Quase não vejo, mas adoro fazer cinema. Tenho uma carreira bem demarcada na área. Fiz os primeiros uns filmes na década de 70, como As Moças Daquela Hora, algumas pornochanchadas. Nos anos 80, fiz apenas dois filmes, Anjos da Noite e Feliz Ano Velho, que já tinham outra tendência, eram mais sérios. A partir de Carlota Joaquina é que comecei a atuar com mais assiduidade e peguei gosto. Agora temos o filme de A Grande Família, que vamos filmar ainda este ano. Há também um roteiro do Gerald Thomas, ainda na fase de argumento, que pretendemos filmar. E com Irma Vap, estou iniciando um trabalho como produtor no cinema, juntamente com o Fernando Bonassi, que é meu sócio em uma produtora teatral. E ainda há uma proposta do Guel Arraes de se filmar O Bem Amado, eu faria o Odorico Paraguaçu. Seriam alguns episódios de televisão e também o filme, mas com os dois roteiros separados. Quero fazer um trabalho bem pesquisado.

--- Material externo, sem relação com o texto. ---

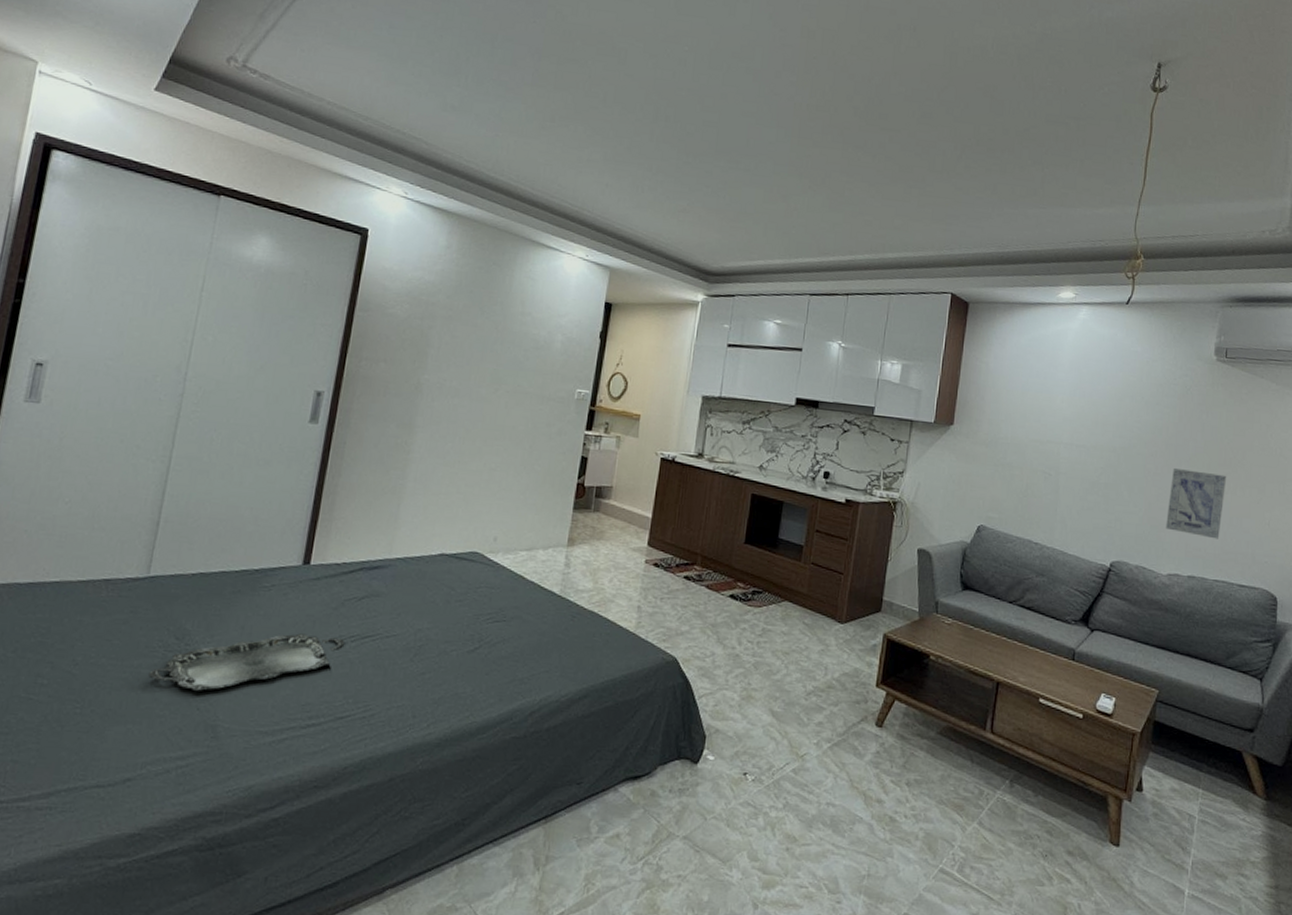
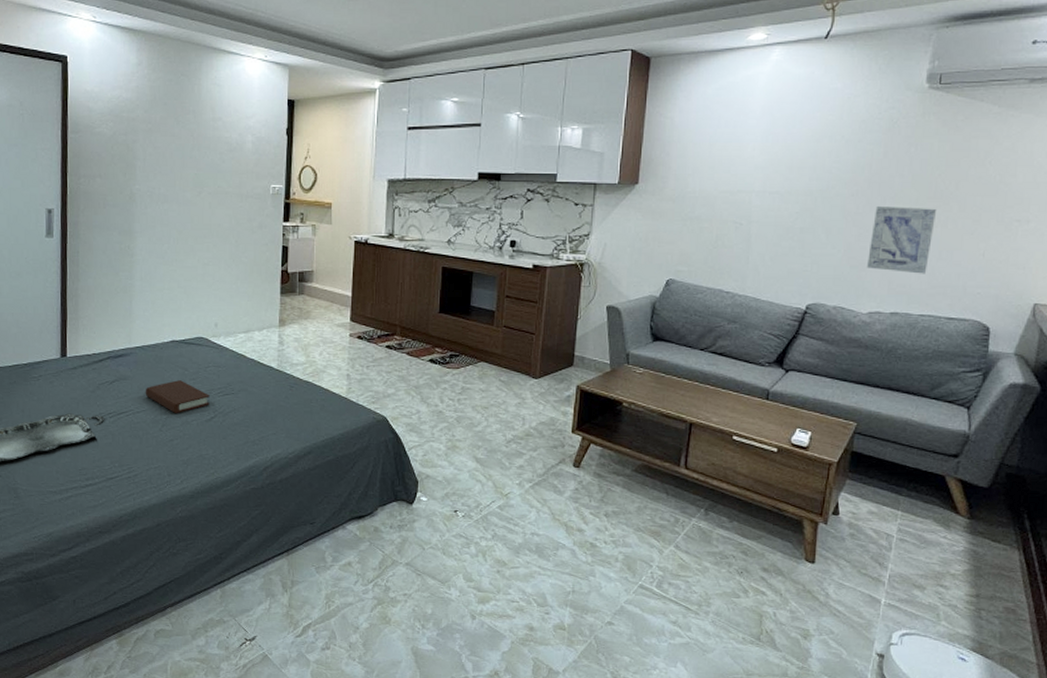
book: none [399,601,477,641] -> present [145,380,210,413]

Pretendo montar um espaço, sem nenhum fim lucrativo, onde eu possa me instalar, ensaiar, pesquisar, juntar uma equipe. Essa coisa com hora marcada, de receber o roteiro pronto e com data para filmar é legal, dá para estudar. Mas se for possível trocar mais experiências, as coisas são enriquecidas. Queria fazer isso porque as novidades que eu gosto chegam assim, de repente. Você chega com uma idéia e vamos ver como vai ficar, colocar no tablado, num estúdio. Não precisa se comprometer em fazer, basta se interessar e trabalhar um pouco para ver ser vai dar certo ou não. Essa seria a linha da minha produtora com o Fernando.

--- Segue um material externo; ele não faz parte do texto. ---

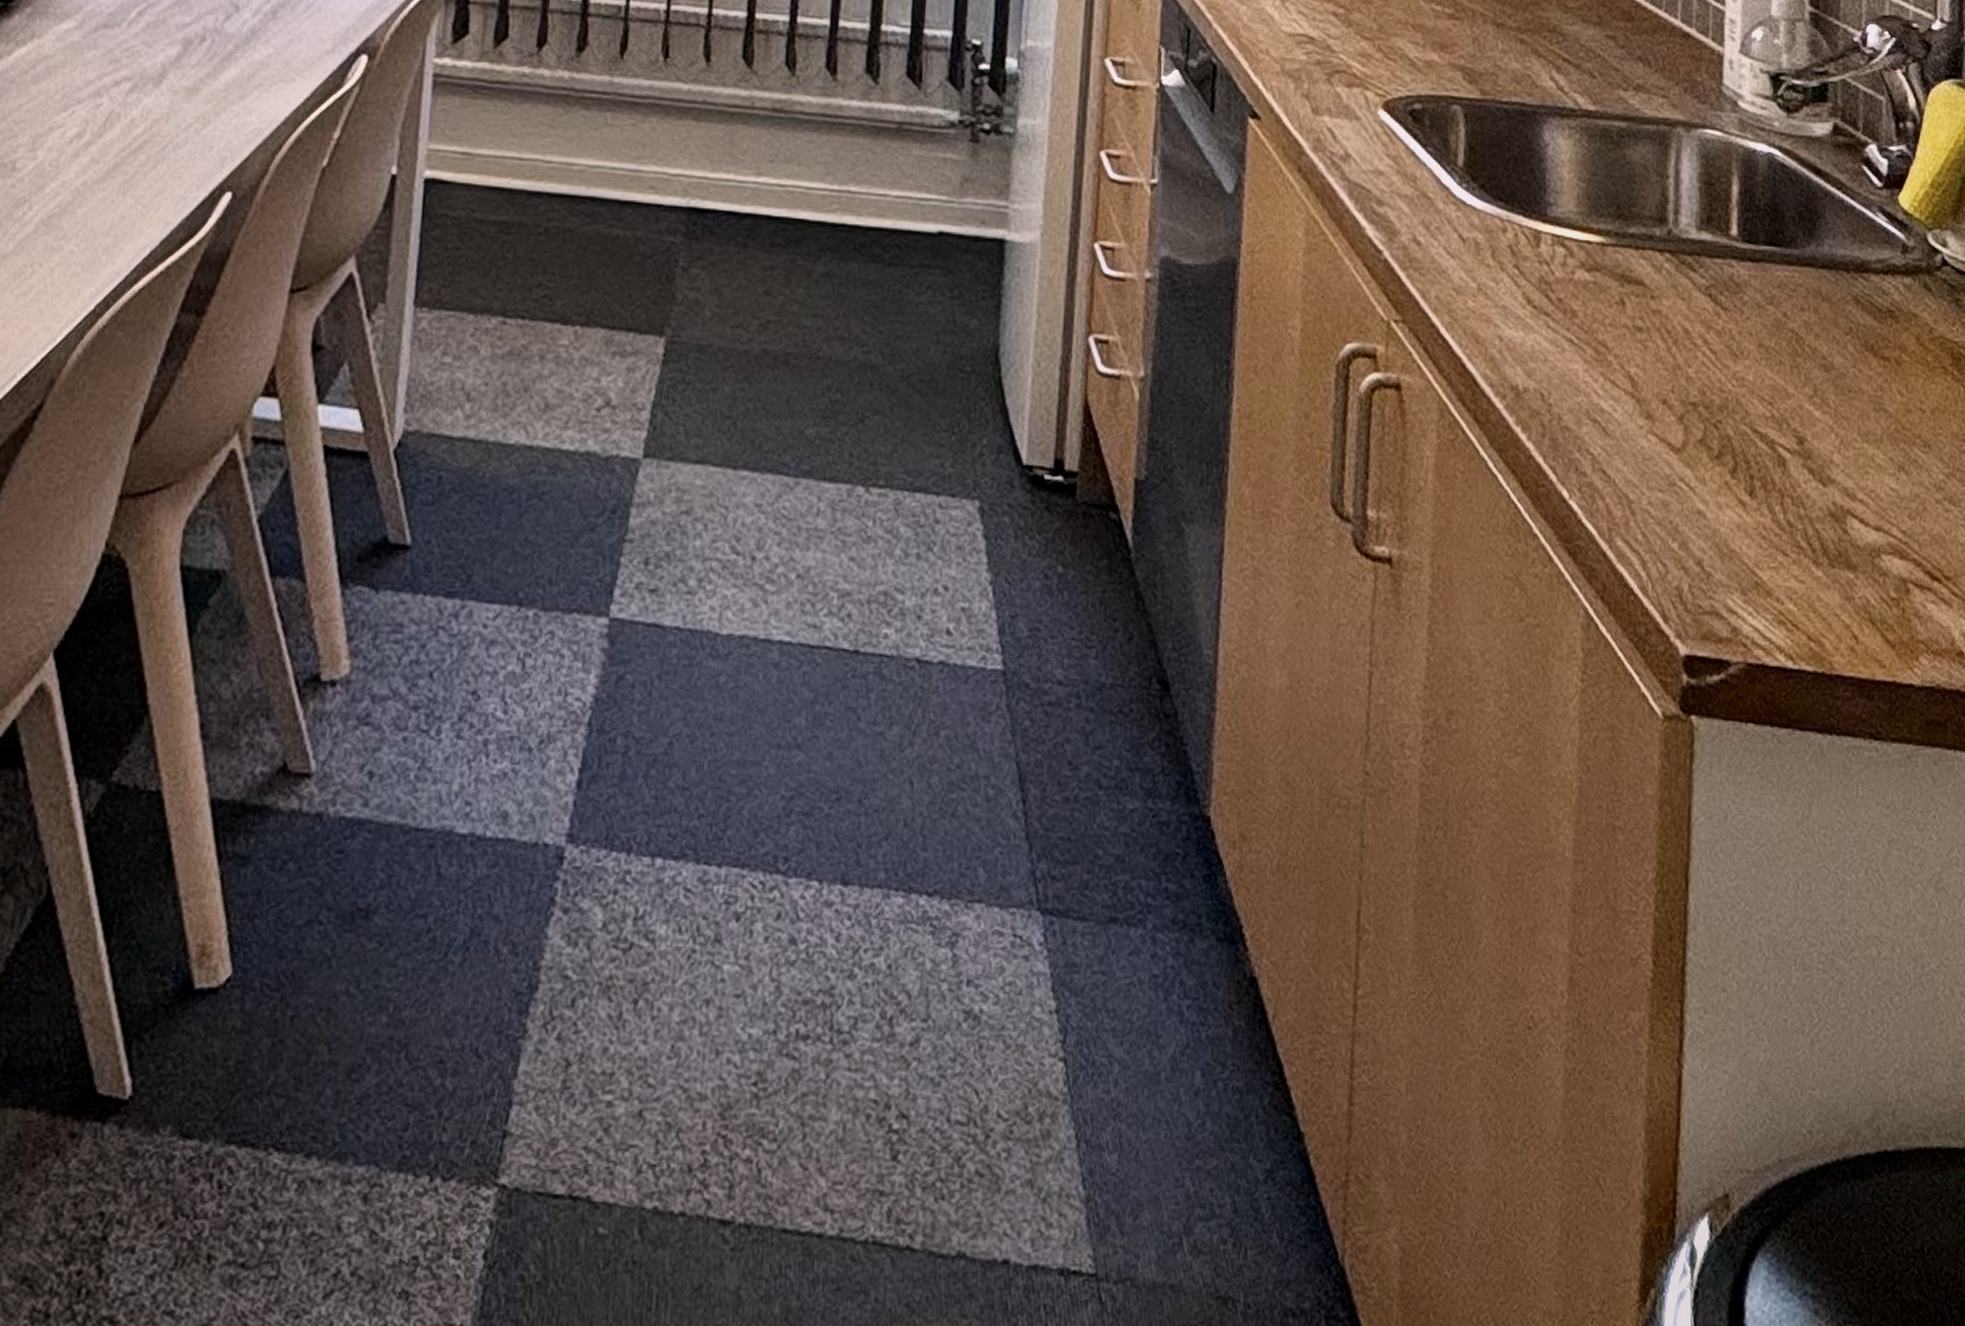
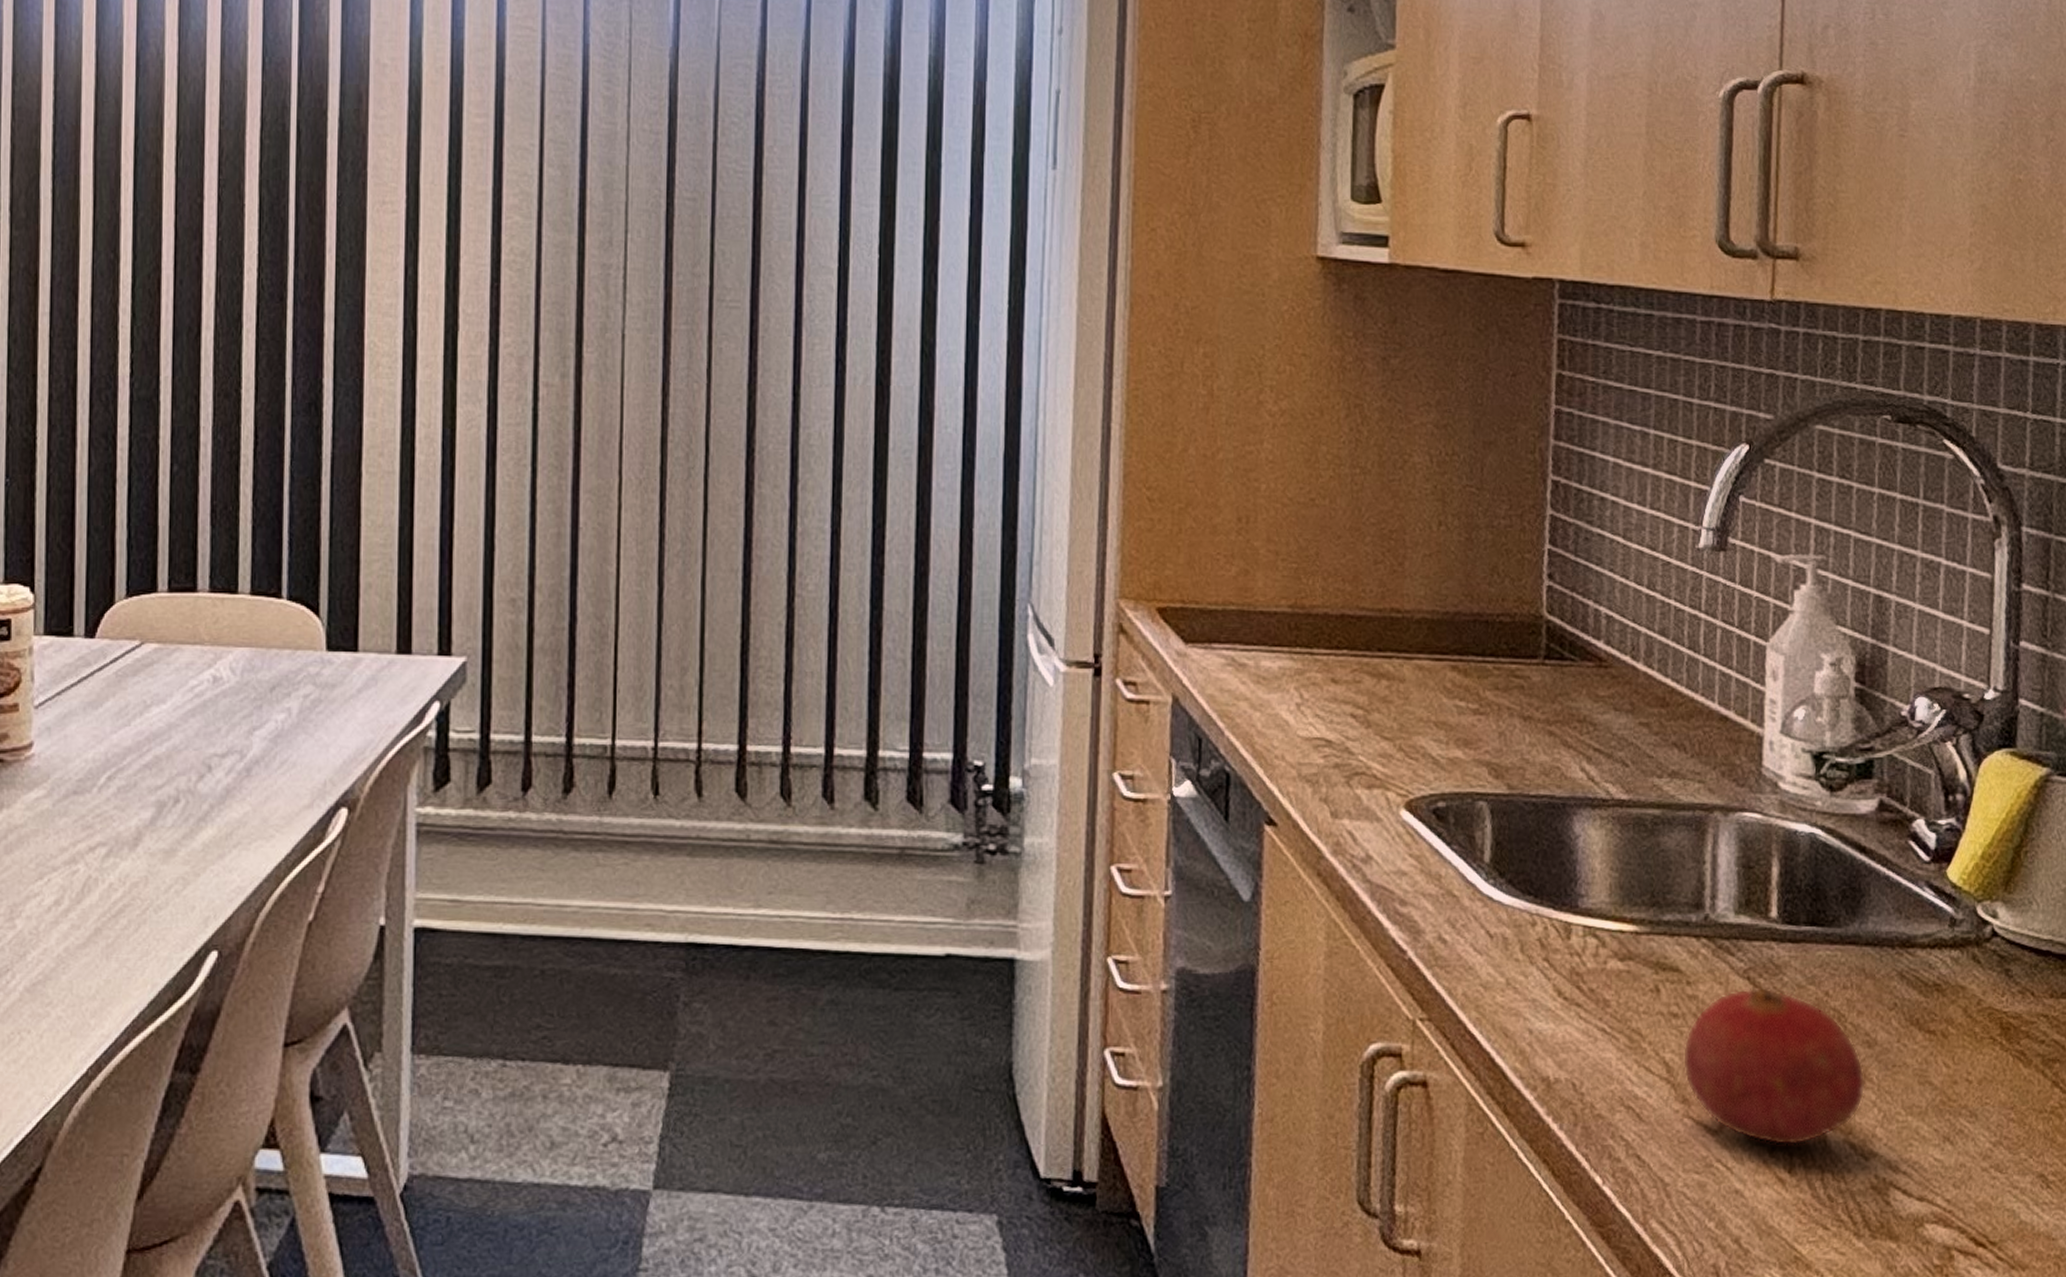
fruit: none [1647,305,1823,467] -> present [1682,987,1865,1146]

Pretende voltar a fazer novelas?

Não tenho preconceito com relação a novela – a última que participei foi Andando nas Nuvens (do horário das sete horas). Gosto do clima de se fazer a novela, mas às vezes é ruim, eu fico abalado. E a novela predispõe a isso porque é muita gente, dura muito tempo. É muita pressão, por causa da audiência, e aí muda tudo. Por isso estou gostando de fazer o seriado. Era para ser apenas alguns episódios e estamos há seis anos no ar, o programa caiu no gosto do público. É uma história mais fechada. Gosto muito de coisas novas. Fiz TV Pirata, fui um dos primeiros atores que entrou no Planeta dos Homens para fazer quadro de humor. Fiz o Brasil Especial, que eram adaptações da literatura brasileira para a tevê, com o Guel Arraes. Esse programa virou o Comédias da Vida Privada, que depois virou outra série. Fico mais excitado com essas novidades, principalmente em tevê. Espero fazer outras coisas diferentes na área.

O que acha do investimento de outras emissoras de tevê em dramaturgia?

Espero que esse momento de investimento perdure, porque assim teremos não só mais atores, mas mais técnicos, muita gente empregada. E isso é melhor para o espectador também. O problema é que geralmente essas coisas são fogo de palha. Minha torcida é para que isso persista, que também haja mais coisas independentes.

E para o teatro, quais são seus planos?

Vamos rever Um Circo de Rins e Fígado (de Gerald Thomas), para atualizá-la. Pretendemos viajar com a peça por algumas cidades do Brasil e depois temos uma apresentação acertada no segundo semestre em Nova Iorque, no La MaMa, um teatro off-Broadway no qual o Gerald já trabalhou. Tenho outros projetos de peça, mas nada decidido ainda.

Pretende retomar a parceria com o diretor Felipe Hirsch?

Adoro o Felipe porque ele adora pesquisa como eu. Em A Morte do Caixeiro Viajante, íamos estrear e resolvemos ficar mais duas semanas pesquisando. A concepção dele de Os Solitários também foi ótima. É um diretor inteligentíssimo. Estou com ele na mira, me dei muito com ele.